What’s the difference?
When it comes to describing wheelchair restraint systems to the average able bodied person, words like wheelchair seat belts, tie downs, securement systems and restraints can easily get intermixed with each other. Perhaps it’s just a matter of semantics, but there are subtle differences that can easily be explained. If you’re going to be transporting someone in a wheelchair or looking to purchase a wheelchair van for the first time, it’s a good idea to learn about restraint systems and how they are used to keep everyone safe.
Tiedowns (or Tie Downs)
Whether you use tiedowns as one word or two, wheelchair “tie downs” are the straps and hooks that connect wheelchairs to the floor of a vehicle. Some people also refer to these as wheelchair restraints. These are most often used as a 4-point tie down system. They are connected to strips of aluminum bolted to the floor of wheelchair vans known as “L-Track”. The L-Track has a grooved channel and machined holes about every two inches so that the tiedowns can quickly be attached to the floor in its desired position. As an alternative, some people use “floor anchors” with only one or a few holes for attaching each of the straps. Specially designed locking pins at the end of the straps are then moved from one hole to another to help with anchoring the wheelchair snuggly. For safety reasons, two tie downs in the front and two in the back are required. Metal “J- hooks” on the other end of the straps are used to attach the straps (or belts) to the wheelchair frame. The straps are then adjustable for a taught fit, keeping the wheelchair in place during the ride.

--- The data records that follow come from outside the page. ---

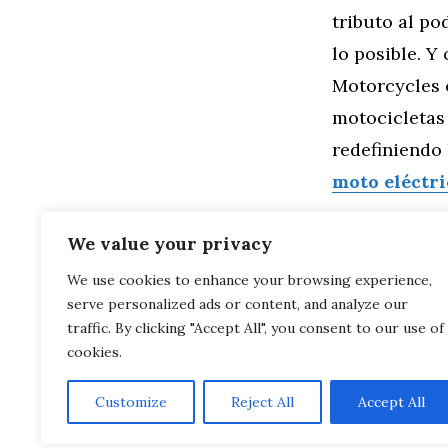
tributo al po
lo posible. Y
Motorcycles 
motocicletas 
redefiniendo 
moto eléctri
Categorías
General
,
Mo
We value your privacy
El Futuro de
We use cookies to enhance your browsing experience,
Motocicletas El
serve personalized ads or content, and analyze our
Detrás de la
Lightning Moto
traffic. By clicking "Accept All", you consent to our use of
cookies.
Customize
Reject All
Accept All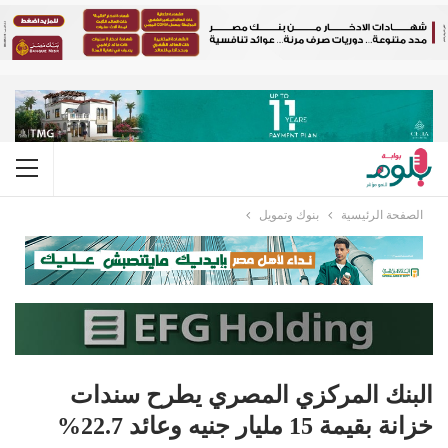
الصفحة الرئيسية
بنوك وتمويل
البنك المركزي المصري يطرح سندات
خزانة بقيمة 15 مليار جنيه وعائد 22.7%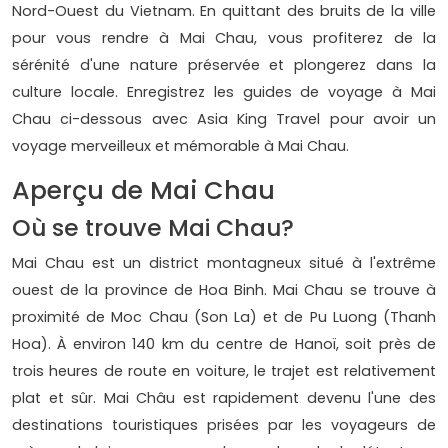
Nord-Ouest du Vietnam. En quittant des bruits de la ville
pour vous rendre à Mai Chau, vous profiterez de la
sérénité d'une nature préservée et plongerez dans la
culture locale. Enregistrez les guides de voyage à Mai
Chau ci-dessous avec Asia King Travel pour avoir un
voyage merveilleux et mémorable à Mai Chau.
Aperçu de Mai Chau
Où se trouve Mai Chau?
Mai Chau est un district montagneux situé à l'extrême
ouest de la province de Hoa Binh. Mai Chau se trouve à
proximité de Moc Chau (Son La) et de Pu Luong (Thanh
Hoa). À environ 140 km du centre de Hanoï, soit près de
trois heures de route en voiture, le trajet est relativement
plat et sûr. Mai Châu est rapidement devenu l'une des
destinations touristiques prisées par les voyageurs de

Retractable or Manually Adjusted Tie Downs Make a Big Difference
MobilityWorks recommends getting retractable tie downs in nearly all cases. They are much more user-friendly to work with and take much less time to secure the person in the chair. Unlike a manual strap, the mechanism inside of each retractor is self-tightening. While they do cost more, retractable tie downs are worth the investment and most people wish they had gotten them a lot earlier. The person in the chair can also be much more independent with retractables, as they are don’t require much effort to get the straps nice and tight – or to release them when reaching your destination.

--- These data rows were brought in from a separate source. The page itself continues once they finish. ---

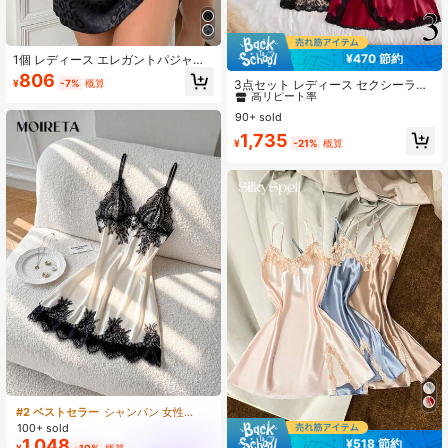
¥470 節約
1個 レディース エレガントパジャ
#1 ベストセラー
クリスクロス 女性用パジャマ
マ、ジャカードレオパード柄生地、V
806
高リピート率
¥
-7%
概算
3点セット レディース セクシーラン
ネックデザイン、セクシーなバック
ジェリー クロスストラップ Vネック
レススリットナイトガウン、ホーム
#1 ベストセラー
#1 ベストセラー
クリスクロス 女性用パジャマ
クリスクロス 女性用パジャマ
スリット ナイトガウン エレガントで
ウェアに適しています、オールシー
90+ sold
高リピート率
高リピート率
快適なサテンドレス レースアクセン
ズン 春夏秋冬
#1 ベストセラー
クリスクロス 女性用パジャマ
1,735
ト付き ホーム&外出に最適
¥
-21%
概算
高リピート率
#2 ベストセラー
シャンパン 女性用スリープドレス
100+ sold
1,048
¥518 節約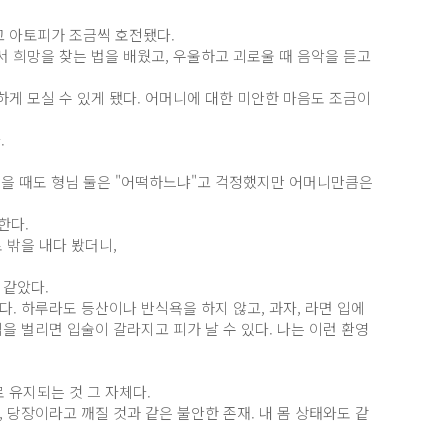
고 아토피가 조금씩 호전됐다.
 희망을 찾는 법을 배웠고, 우울하고 괴로울 때 음악을 듣고
게 모실 수 있게 됐다. 어머니에 대한 미안한 마음도 조금이
.
드렸을 때도 형님 둘은 "어떡하느냐"고 걱정했지만 어머니만큼은
한다.
 밖을 내다 봤더니,
 같았다.
다. 하루라도 등산이나 반식욕을 하지 않고, 과자, 라면 입에
을 벌리면 입술이 갈라지고 피가 날 수 있다. 나는 이런 환영
 유지되는 것 그 자체다.
 당장이라고 깨질 것과 같은 불안한 존재. 내 몸 상태와도 같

Wheelchair Seatbelts (or Securement)
Not unlike automobile seatbelt systems, wheelchair seatbelts have a strap that goes across the chest area and one that goes across the waist. These are also referred to as occupant securement. The difference is that in many cases, the lap belt and shoulder belt are combined together with a single or dual-retractable device and L-Track connectors. This type of setup is designed specifically for wheelchair riders, who typically need longer straps if tied down in the middle of the vehicle. You should only purchase seatbelts from reputable manufacturers that meet federal safety guidelines and perform regular crash testing of their products.

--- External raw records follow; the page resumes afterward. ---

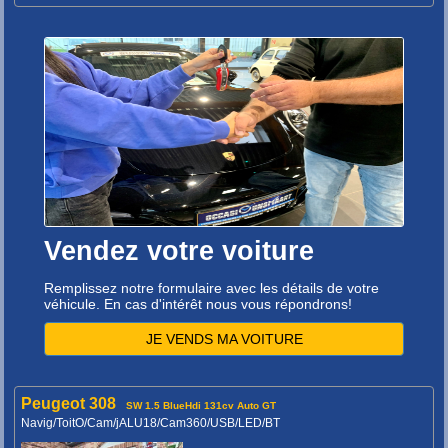
Vendez votre voiture
Remplissez notre formulaire avec les détails de votre
véhicule. En cas d'intérêt nous vous répondrons!
JE VENDS MA VOITURE
Peugeot 308
SW 1.5 BlueHdi 131cv Auto GT
Navig/ToitO/Cam/jALU18/Cam360/USB/LED/BT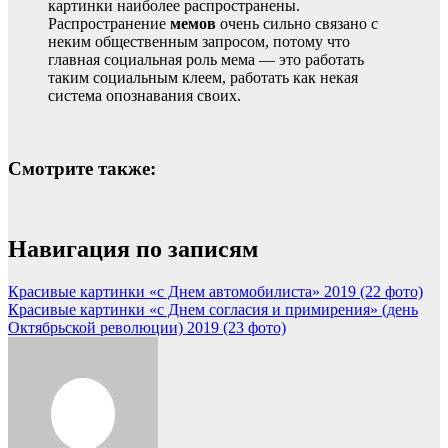
картинки наиболее распространены.
Распространение
мемов
очень сильно связано с
неким общественным запросом, потому что
главная социальная роль мема — это работать
таким социальным клеем, работать как некая
система опознавания своих.
Смотрите также:
Навигация по записям
Красивые картинки «с Днем автомобилиста» 2019 (22 фото)
Красивые картинки «с Днем согласия и примирения» (день
Октябрьской революции) 2019 (23 фото)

Wheelchair Docking Systems
For people who don’t want to hassle of dealing with a 4-point tie down system, a docking device may be the answer. Docking systems are used by many people in wheelchairs who drive their own vehicle from their chair. Wheelchair passengers can also use a docking system. The system is basically a rectangular metal device that is mounted to the floor. It has a spring-loaded electronic hook that grabs on to a metal bolt (or pin) that is mounted to the bottom of the wheelchair. When the bolt is rolled into the docking device, the hook automatically closes around it, keeping the wheelchair in place. Wheelchair seatbelts are then used along with the docking system for additional securement. Docking systems generally include a push button electronic control module mounted on or near the dashboard notifying the driver and passengers when the wheelchair is locked down properly. The control module or quick release button on the docking device is then used to unlock the docking mechanism when reaching your destination.
Putting It All Together
With all of these securement options to choose from, the most important thing to remember is safety. Double check all of your connecting points and don’t be in a hurry. Always follow the instructions provided by the manufacturer. Whatever your method of wheelchair travel, an accessible minivan or full-sized handicap van with a lift, proper wheelchair securement is an absolute necessity – not only for the person in the wheelchair, but also for the safety of everyone else in the vehicle.